Collected data entries
>>

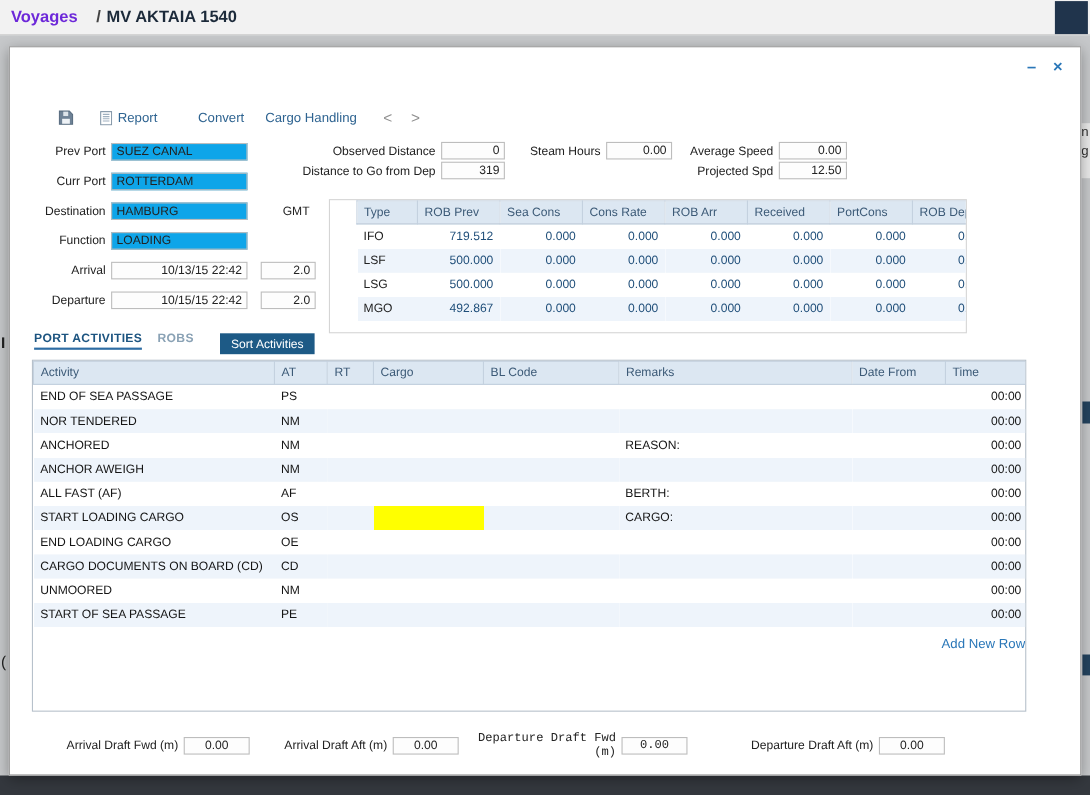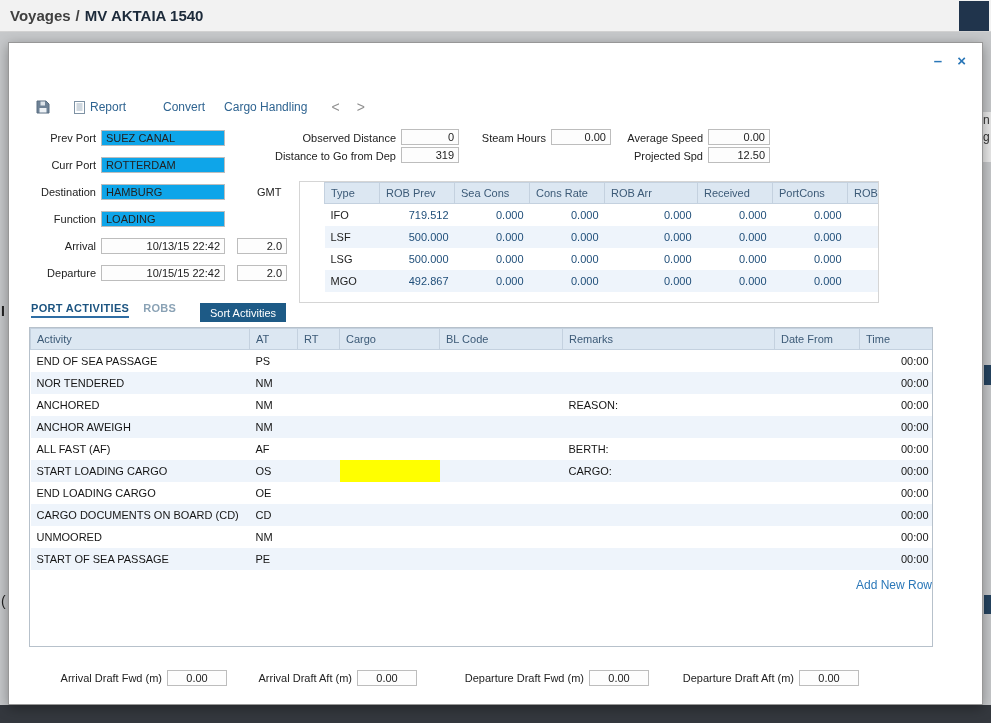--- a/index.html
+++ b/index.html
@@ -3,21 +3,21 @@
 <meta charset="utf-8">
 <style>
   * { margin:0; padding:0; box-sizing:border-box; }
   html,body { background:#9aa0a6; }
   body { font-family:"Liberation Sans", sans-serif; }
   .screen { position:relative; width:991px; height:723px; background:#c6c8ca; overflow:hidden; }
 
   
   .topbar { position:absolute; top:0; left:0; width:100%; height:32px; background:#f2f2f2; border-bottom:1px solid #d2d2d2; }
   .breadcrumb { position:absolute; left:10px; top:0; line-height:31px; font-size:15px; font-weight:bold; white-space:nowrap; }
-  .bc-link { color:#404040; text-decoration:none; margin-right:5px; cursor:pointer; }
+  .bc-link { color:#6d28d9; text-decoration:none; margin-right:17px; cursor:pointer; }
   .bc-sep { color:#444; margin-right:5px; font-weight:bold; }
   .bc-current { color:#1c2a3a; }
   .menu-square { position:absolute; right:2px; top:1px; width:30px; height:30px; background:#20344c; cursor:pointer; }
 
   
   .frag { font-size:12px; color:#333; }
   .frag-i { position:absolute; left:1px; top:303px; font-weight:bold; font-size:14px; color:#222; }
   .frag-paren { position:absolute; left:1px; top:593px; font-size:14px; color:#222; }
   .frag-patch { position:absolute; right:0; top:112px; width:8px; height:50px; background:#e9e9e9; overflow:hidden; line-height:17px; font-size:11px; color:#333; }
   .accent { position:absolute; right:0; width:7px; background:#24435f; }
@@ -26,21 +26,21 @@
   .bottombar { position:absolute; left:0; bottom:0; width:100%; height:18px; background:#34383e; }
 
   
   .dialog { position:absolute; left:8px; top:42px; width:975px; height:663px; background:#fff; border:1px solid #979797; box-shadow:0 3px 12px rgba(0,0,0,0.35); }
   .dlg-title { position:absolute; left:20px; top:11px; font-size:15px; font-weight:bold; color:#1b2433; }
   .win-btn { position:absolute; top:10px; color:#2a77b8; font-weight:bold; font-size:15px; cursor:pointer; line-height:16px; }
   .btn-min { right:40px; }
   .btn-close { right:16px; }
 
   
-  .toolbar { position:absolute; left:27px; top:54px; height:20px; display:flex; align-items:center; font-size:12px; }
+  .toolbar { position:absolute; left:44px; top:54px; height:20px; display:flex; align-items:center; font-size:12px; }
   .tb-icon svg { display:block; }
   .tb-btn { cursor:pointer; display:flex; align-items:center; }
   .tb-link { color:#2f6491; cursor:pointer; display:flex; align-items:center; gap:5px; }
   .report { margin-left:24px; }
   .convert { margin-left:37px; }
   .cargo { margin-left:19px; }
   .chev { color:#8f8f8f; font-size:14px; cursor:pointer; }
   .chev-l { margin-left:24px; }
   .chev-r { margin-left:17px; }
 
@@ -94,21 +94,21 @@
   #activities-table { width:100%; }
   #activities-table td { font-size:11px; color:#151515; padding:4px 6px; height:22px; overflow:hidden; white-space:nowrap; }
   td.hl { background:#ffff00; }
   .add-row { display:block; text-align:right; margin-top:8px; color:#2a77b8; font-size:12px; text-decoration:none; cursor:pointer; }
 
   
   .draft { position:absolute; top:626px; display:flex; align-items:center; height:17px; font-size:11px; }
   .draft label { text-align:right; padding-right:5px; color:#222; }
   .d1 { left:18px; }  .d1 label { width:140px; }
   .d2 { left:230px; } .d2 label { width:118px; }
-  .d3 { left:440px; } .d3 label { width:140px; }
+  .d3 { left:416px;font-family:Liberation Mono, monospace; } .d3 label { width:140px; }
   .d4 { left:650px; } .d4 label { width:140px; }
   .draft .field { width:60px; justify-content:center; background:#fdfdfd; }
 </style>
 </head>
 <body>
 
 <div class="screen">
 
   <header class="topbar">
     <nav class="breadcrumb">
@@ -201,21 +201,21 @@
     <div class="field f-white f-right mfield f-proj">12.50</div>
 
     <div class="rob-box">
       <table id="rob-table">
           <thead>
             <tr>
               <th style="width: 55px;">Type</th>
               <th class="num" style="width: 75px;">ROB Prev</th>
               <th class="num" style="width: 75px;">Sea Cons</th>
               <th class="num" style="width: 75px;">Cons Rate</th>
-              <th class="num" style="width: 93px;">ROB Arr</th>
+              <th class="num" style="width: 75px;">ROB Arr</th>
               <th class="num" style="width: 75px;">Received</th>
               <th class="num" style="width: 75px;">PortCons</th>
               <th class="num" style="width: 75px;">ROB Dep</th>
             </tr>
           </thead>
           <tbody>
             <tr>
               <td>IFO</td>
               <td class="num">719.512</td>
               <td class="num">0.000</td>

<<
>>

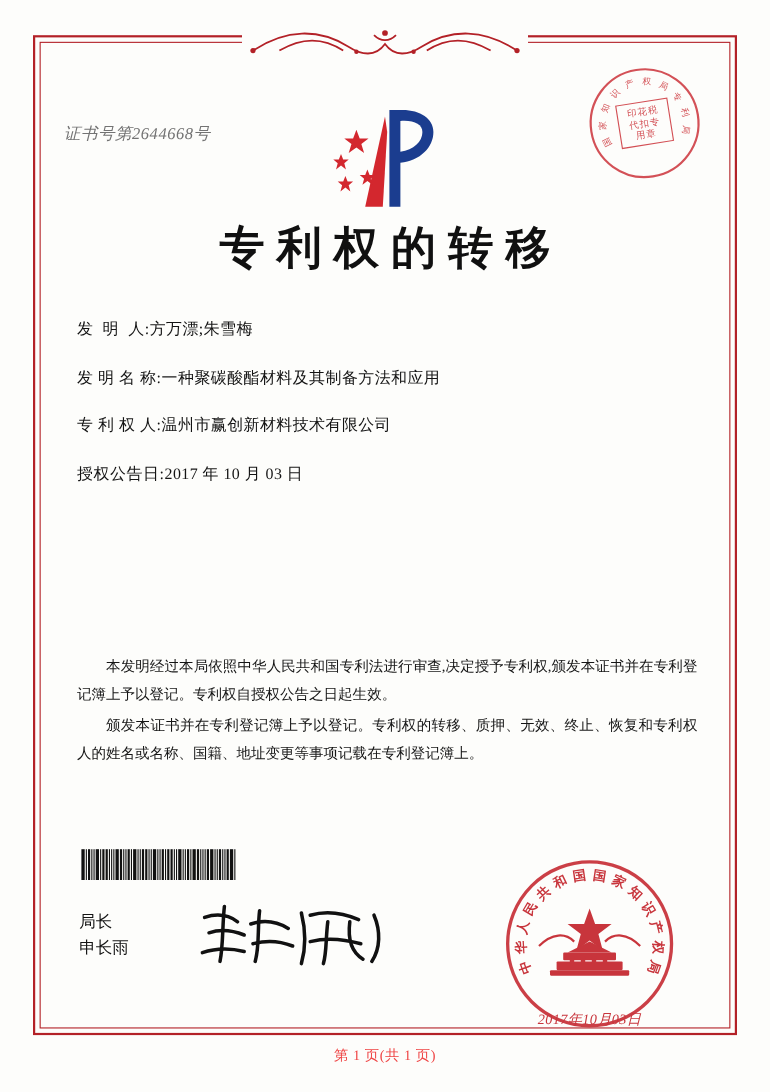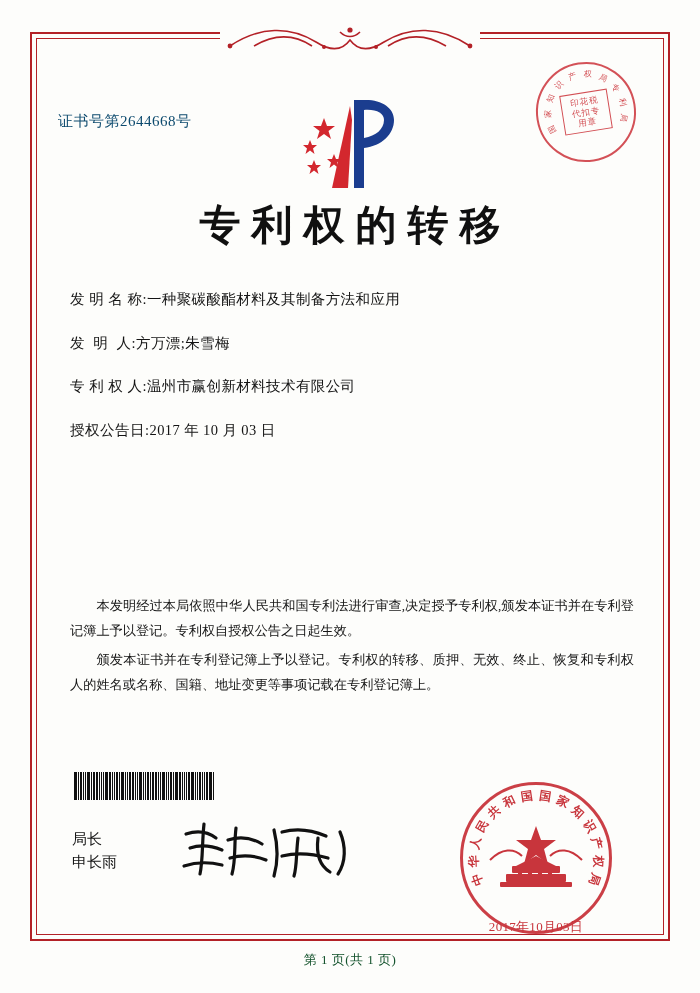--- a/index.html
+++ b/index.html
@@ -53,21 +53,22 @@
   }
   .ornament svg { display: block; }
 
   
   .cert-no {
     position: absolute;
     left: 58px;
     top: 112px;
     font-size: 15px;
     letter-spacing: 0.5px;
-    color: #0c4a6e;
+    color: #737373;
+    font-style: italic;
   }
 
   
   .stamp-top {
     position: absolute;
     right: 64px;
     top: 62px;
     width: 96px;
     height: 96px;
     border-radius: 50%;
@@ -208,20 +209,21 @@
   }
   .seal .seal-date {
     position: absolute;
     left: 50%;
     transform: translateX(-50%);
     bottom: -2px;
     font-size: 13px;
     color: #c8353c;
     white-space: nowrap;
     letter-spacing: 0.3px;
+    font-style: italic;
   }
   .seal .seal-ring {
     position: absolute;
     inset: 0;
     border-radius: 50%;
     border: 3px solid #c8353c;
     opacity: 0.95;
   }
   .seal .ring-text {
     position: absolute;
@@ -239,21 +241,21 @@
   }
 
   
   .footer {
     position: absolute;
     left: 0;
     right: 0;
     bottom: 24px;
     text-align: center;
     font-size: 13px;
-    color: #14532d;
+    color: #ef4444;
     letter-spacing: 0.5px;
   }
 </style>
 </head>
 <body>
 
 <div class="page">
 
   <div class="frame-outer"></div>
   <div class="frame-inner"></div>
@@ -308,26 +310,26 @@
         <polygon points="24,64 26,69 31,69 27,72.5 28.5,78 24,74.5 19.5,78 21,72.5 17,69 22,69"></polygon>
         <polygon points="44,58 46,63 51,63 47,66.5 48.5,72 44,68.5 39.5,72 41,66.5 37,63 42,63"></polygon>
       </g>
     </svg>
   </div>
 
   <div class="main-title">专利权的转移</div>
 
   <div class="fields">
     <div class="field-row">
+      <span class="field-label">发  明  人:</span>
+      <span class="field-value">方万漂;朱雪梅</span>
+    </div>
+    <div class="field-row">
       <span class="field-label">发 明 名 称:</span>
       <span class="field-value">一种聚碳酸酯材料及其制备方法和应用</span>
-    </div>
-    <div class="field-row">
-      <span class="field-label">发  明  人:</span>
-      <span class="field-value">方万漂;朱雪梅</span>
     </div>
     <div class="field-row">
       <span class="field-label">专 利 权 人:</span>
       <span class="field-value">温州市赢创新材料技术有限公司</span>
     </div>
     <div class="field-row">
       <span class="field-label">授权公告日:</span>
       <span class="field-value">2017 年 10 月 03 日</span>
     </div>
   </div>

<<

■ TASK PROMPT ■
Set aside each line above that includes the string "draft" and report it.

■ EXPECTED OUTPUT ■
   .draft { position:absolute; top:626px; display:flex; align-items:center; height:17px; font-size:11px; }
   .draft label { text-align:right; padding-right:5px; color:#222; }
   .draft .field { width:60px; justify-content:center; background:#fdfdfd; }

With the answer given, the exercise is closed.